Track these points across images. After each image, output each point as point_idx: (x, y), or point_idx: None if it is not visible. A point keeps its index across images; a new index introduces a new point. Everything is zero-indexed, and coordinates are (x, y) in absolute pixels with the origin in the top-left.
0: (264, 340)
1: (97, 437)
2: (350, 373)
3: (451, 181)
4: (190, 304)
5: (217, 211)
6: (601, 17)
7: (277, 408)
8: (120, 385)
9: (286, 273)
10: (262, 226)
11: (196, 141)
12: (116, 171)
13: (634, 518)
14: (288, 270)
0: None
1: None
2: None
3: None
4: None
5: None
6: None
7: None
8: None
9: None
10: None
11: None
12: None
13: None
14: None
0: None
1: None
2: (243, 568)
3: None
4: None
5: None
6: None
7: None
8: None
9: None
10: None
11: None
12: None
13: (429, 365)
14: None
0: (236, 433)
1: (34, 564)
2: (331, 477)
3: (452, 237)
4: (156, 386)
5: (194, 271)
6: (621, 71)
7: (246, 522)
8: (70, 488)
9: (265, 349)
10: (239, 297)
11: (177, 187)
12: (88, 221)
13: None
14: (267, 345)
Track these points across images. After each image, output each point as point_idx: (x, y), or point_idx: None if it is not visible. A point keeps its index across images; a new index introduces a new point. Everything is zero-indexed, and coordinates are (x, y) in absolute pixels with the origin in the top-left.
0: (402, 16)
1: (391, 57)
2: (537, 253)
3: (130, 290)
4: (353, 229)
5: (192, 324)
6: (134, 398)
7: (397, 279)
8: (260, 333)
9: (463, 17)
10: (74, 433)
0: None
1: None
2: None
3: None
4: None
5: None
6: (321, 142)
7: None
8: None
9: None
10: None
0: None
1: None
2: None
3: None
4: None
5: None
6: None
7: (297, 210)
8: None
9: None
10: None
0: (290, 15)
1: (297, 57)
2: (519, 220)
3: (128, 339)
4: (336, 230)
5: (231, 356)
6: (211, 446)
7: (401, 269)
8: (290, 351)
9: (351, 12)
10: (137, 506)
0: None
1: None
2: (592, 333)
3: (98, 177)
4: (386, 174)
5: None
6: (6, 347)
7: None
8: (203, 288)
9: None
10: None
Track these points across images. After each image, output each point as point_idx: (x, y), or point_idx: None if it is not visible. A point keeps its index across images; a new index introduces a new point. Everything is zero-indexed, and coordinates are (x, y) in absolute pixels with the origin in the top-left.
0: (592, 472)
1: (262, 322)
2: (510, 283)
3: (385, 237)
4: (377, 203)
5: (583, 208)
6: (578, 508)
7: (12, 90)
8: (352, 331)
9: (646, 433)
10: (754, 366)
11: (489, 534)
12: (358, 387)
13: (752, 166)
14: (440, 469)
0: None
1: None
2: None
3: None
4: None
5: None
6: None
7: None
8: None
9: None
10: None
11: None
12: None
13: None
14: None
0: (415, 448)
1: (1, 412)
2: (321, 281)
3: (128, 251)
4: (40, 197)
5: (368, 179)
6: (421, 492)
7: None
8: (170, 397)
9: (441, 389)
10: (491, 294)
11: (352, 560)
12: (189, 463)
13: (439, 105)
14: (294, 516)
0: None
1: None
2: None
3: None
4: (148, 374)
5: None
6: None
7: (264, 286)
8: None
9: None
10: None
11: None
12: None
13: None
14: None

---------------

▶ [Your instructions] Please rewrite every line of the entries above as a Markdown table with the columns Row and Entry line, numbering the rows in order and skipping any blank lines.

▶ [Completed task]
| Row | Entry line |
|---|---|
| 1 | Track these points across images. After each image, output each point as point_idx: (x, y), or point_idx: None if it is not visible. A point keeps its index across images; a new index introduces a new point. Everything is zero-indexed, and coordinates are (x, y) in absolute pixels with the origin in the top-left. |
| 2 | 0: (264, 340) |
| 3 | 1: (97, 437) |
| 4 | 2: (350, 373) |
| 5 | 3: (451, 181) |
| 6 | 4: (190, 304) |
| 7 | 5: (217, 211) |
| 8 | 6: (601, 17) |
| 9 | 7: (277, 408) |
| 10 | 8: (120, 385) |
| 11 | 9: (286, 273) |
| 12 | 10: (262, 226) |
| 13 | 11: (196, 141) |
| 14 | 12: (116, 171) |
| 15 | 13: (634, 518) |
| 16 | 14: (288, 270) |
| 17 | 0: None |
| 18 | 1: None |
| 19 | 2: None |
| 20 | 3: None |
| 21 | 4: None |
| 22 | 5: None |
| 23 | 6: None |
| 24 | 7: None |
| 25 | 8: None |
| 26 | 9: None |
| 27 | 10: None |
| 28 | 11: None |
| 29 | 12: None |
| 30 | 13: None |
| 31 | 14: None |
| 32 | 0: None |
| 33 | 1: None |
| 34 | 2: (243, 568) |
| 35 | 3: None |
| 36 | 4: None |
| 37 | 5: None |
| 38 | 6: None |
| 39 | 7: None |
| 40 | 8: None |
| 41 | 9: None |
| 42 | 10: None |
| 43 | 11: None |
| 44 | 12: None |
| 45 | 13: (429, 365) |
| 46 | 14: None |
| 47 | 0: (236, 433) |
| 48 | 1: (34, 564) |
| 49 | 2: (331, 477) |
| 50 | 3: (452, 237) |
| 51 | 4: (156, 386) |
| 52 | 5: (194, 271) |
| 53 | 6: (621, 71) |
| 54 | 7: (246, 522) |
| 55 | 8: (70, 488) |
| 56 | 9: (265, 349) |
| 57 | 10: (239, 297) |
| 58 | 11: (177, 187) |
| 59 | 12: (88, 221) |
| 60 | 13: None |
| 61 | 14: (267, 345) |
| 62 | Track these points across images. After each image, output each point as point_idx: (x, y), or point_idx: None if it is not visible. A point keeps its index across images; a new index introduces a new point. Everything is zero-indexed, and coordinates are (x, y) in absolute pixels with the origin in the top-left. |
| 63 | 0: (402, 16) |
| 64 | 1: (391, 57) |
| 65 | 2: (537, 253) |
| 66 | 3: (130, 290) |
| 67 | 4: (353, 229) |
| 68 | 5: (192, 324) |
| 69 | 6: (134, 398) |
| 70 | 7: (397, 279) |
| 71 | 8: (260, 333) |
| 72 | 9: (463, 17) |
| 73 | 10: (74, 433) |
| 74 | 0: None |
| 75 | 1: None |
| 76 | 2: None |
| 77 | 3: None |
| 78 | 4: None |
| 79 | 5: None |
| 80 | 6: (321, 142) |
| 81 | 7: None |
| 82 | 8: None |
| 83 | 9: None |
| 84 | 10: None |
| 85 | 0: None |
| 86 | 1: None |
| 87 | 2: None |
| 88 | 3: None |
| 89 | 4: None |
| 90 | 5: None |
| 91 | 6: None |
| 92 | 7: (297, 210) |
| 93 | 8: None |
| 94 | 9: None |
| 95 | 10: None |
| 96 | 0: (290, 15) |
| 97 | 1: (297, 57) |
| 98 | 2: (519, 220) |
| 99 | 3: (128, 339) |
| 100 | 4: (336, 230) |
| 101 | 5: (231, 356) |
| 102 | 6: (211, 446) |
| 103 | 7: (401, 269) |
| 104 | 8: (290, 351) |
| 105 | 9: (351, 12) |
| 106 | 10: (137, 506) |
| 107 | 0: None |
| 108 | 1: None |
| 109 | 2: (592, 333) |
| 110 | 3: (98, 177) |
| 111 | 4: (386, 174) |
| 112 | 5: None |
| 113 | 6: (6, 347) |
| 114 | 7: None |
| 115 | 8: (203, 288) |
| 116 | 9: None |
| 117 | 10: None |
| 118 | Track these points across images. After each image, output each point as point_idx: (x, y), or point_idx: None if it is not visible. A point keeps its index across images; a new index introduces a new point. Everything is zero-indexed, and coordinates are (x, y) in absolute pixels with the origin in the top-left. |
| 119 | 0: (592, 472) |
| 120 | 1: (262, 322) |
| 121 | 2: (510, 283) |
| 122 | 3: (385, 237) |
| 123 | 4: (377, 203) |
| 124 | 5: (583, 208) |
| 125 | 6: (578, 508) |
| 126 | 7: (12, 90) |
| 127 | 8: (352, 331) |
| 128 | 9: (646, 433) |
| 129 | 10: (754, 366) |
| 130 | 11: (489, 534) |
| 131 | 12: (358, 387) |
| 132 | 13: (752, 166) |
| 133 | 14: (440, 469) |
| 134 | 0: None |
| 135 | 1: None |
| 136 | 2: None |
| 137 | 3: None |
| 138 | 4: None |
| 139 | 5: None |
| 140 | 6: None |
| 141 | 7: None |
| 142 | 8: None |
| 143 | 9: None |
| 144 | 10: None |
| 145 | 11: None |
| 146 | 12: None |
| 147 | 13: None |
| 148 | 14: None |
| 149 | 0: (415, 448) |
| 150 | 1: (1, 412) |
| 151 | 2: (321, 281) |
| 152 | 3: (128, 251) |
| 153 | 4: (40, 197) |
| 154 | 5: (368, 179) |
| 155 | 6: (421, 492) |
| 156 | 7: None |
| 157 | 8: (170, 397) |
| 158 | 9: (441, 389) |
| 159 | 10: (491, 294) |
| 160 | 11: (352, 560) |
| 161 | 12: (189, 463) |
| 162 | 13: (439, 105) |
| 163 | 14: (294, 516) |
| 164 | 0: None |
| 165 | 1: None |
| 166 | 2: None |
| 167 | 3: None |
| 168 | 4: (148, 374) |
| 169 | 5: None |
| 170 | 6: None |
| 171 | 7: (264, 286) |
| 172 | 8: None |
| 173 | 9: None |
| 174 | 10: None |
| 175 | 11: None |
| 176 | 12: None |
| 177 | 13: None |
| 178 | 14: None |